Out-Law News | 16 Oct 2017 | 11:56 am | 1 min. read
Investment management firm Secure Capital brought a claim against Credit Suisse for breach of contract over bearer notes issued by the bank, in which it held an interest. The longevity notes were linked to life insurance policies and payment was contingent on mortality rates amongst a set of "reference lives" related to the policies.
Secure Capital claimed the information provided in the issuance documentation was misleading because mortality tables used to generate the estimated life expectancies were shortly to be updated in a way that would significantly increase the life expectancies. This would render the notes worthless.
Handing down judgment, the CoA said the firm could not sue Credit Suisse for breach of contract, because it was not the bearer of the notes and the English law which applied did not allow any party which was not the bearer to issue a claim.
The CoA judgment agreed with the High Court, which granted Credit Suisse summary judgment in 2015. Both courts held that the notes were governed by English law and Secure Capital was not in a contractual relationship with Credit Suisse.
Financial litigation expert Stuart McNeill of Pinsent Masons, the law firm behind Out-Law.com, said Secure Capital argued that Luxembourg law – which governed settlement system Clearstream - gave it a statutory right to sue as if they were the holder of the notes.
However this argument was also rejected by the CoA, which said the only party with the rights to sue Credit Suisse was Bank of New York Mellon (BNYM), which held the notes as Clearstream's custodian.
“Credit Suisse could be sued in tort, but for whatever reason Secure Capital's claim was not pleaded that way,” McNeill said.
The CoA said: “In the case of immobilised securities, Clearstream and other settlement systems exist to facilitate efficient trading in interests in securities, not in the securities themselves. The fact that security issues are organised in this way so as to facilitate such trading is nothing to the point."

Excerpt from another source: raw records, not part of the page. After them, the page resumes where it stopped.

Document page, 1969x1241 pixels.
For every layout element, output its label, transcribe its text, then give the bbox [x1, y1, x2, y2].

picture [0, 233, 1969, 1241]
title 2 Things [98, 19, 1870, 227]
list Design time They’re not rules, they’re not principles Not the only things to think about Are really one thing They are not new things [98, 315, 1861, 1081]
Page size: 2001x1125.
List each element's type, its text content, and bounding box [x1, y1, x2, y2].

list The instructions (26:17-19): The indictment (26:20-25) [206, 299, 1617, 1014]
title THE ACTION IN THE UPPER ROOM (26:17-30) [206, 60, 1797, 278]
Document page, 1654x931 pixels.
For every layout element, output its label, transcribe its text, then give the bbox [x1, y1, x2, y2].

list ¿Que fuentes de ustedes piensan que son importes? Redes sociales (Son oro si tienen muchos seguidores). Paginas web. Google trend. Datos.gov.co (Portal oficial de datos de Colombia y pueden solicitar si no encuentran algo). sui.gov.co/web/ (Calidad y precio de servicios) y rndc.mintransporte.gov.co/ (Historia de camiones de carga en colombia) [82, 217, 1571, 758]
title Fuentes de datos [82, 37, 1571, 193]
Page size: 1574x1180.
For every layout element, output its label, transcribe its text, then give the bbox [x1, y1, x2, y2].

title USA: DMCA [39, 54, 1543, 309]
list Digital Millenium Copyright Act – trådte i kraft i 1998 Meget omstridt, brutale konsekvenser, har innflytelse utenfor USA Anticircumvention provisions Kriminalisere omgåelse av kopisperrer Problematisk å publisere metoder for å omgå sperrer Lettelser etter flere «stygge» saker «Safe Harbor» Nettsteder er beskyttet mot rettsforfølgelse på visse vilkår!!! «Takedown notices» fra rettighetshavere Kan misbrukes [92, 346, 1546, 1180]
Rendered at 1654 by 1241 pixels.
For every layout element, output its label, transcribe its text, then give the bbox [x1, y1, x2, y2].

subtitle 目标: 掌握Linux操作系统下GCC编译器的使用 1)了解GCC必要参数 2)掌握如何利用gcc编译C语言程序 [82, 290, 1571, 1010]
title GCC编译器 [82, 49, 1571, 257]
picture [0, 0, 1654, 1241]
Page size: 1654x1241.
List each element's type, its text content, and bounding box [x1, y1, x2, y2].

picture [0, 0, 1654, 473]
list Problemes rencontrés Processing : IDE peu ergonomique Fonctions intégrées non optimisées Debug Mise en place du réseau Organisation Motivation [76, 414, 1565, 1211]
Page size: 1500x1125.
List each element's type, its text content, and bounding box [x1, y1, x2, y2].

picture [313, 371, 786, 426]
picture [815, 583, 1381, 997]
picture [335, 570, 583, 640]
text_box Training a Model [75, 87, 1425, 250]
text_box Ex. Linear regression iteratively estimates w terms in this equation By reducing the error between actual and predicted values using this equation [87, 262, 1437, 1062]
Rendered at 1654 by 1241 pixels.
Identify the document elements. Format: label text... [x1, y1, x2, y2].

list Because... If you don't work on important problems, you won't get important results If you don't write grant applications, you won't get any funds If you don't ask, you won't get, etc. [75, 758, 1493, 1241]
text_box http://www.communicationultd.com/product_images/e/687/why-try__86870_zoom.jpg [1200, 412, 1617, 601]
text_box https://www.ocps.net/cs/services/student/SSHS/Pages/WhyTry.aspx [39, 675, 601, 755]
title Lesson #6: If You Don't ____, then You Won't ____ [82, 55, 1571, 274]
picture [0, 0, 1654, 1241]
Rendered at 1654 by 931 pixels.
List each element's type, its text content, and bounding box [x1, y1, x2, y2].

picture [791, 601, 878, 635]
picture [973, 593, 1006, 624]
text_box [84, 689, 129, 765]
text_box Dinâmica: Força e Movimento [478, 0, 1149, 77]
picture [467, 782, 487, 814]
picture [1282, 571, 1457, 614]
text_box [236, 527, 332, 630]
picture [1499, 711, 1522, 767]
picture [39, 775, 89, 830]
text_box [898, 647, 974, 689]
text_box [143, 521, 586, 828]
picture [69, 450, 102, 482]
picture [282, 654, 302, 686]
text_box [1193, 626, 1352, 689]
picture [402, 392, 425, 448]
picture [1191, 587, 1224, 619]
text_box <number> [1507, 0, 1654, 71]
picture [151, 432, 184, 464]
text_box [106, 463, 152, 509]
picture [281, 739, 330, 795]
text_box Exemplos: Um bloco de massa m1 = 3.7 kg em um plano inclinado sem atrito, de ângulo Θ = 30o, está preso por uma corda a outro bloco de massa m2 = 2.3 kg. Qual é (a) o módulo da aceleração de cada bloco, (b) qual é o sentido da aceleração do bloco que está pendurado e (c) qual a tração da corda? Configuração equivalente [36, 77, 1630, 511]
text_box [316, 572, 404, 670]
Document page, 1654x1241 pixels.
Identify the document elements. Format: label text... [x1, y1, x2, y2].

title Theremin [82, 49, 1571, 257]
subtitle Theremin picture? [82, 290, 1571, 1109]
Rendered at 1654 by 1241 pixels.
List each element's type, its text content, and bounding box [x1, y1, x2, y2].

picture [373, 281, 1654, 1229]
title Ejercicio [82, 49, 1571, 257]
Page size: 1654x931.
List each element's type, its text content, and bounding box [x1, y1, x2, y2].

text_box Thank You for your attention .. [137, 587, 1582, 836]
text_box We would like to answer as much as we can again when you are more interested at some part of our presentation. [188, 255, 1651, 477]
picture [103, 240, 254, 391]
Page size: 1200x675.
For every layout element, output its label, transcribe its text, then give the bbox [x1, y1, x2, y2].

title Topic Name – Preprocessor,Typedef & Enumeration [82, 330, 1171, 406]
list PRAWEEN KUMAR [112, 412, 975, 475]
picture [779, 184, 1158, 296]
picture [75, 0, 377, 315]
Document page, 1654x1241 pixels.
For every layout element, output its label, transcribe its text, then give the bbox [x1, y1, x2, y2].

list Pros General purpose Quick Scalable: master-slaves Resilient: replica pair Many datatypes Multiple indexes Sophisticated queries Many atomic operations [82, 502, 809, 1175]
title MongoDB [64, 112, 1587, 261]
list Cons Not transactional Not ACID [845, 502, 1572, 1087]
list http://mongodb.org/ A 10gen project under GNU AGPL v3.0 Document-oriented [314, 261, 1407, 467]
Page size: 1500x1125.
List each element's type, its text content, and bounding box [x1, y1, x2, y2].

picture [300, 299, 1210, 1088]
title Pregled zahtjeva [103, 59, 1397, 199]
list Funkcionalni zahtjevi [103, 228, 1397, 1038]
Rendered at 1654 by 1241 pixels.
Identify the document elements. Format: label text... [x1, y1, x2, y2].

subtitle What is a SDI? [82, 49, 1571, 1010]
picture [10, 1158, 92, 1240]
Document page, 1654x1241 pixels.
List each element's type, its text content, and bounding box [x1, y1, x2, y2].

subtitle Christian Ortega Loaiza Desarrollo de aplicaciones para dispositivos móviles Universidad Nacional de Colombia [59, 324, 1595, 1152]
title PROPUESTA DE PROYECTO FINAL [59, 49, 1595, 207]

“Participants in the market know that they are trading in interests, not in the underlying securities. They are interests in contractual arrangements constituted by the notes and ancillary documents. The documents expressly provide for English law to be the proper law and expressly identify the parties who may either generally or in limited circumstances sue for breach of the terms of the notes. Those provisions are as much part of the package of rights as the payment terms and any other terms of the notes. Market participants trade in interests in that total package of rights,” the CoA said.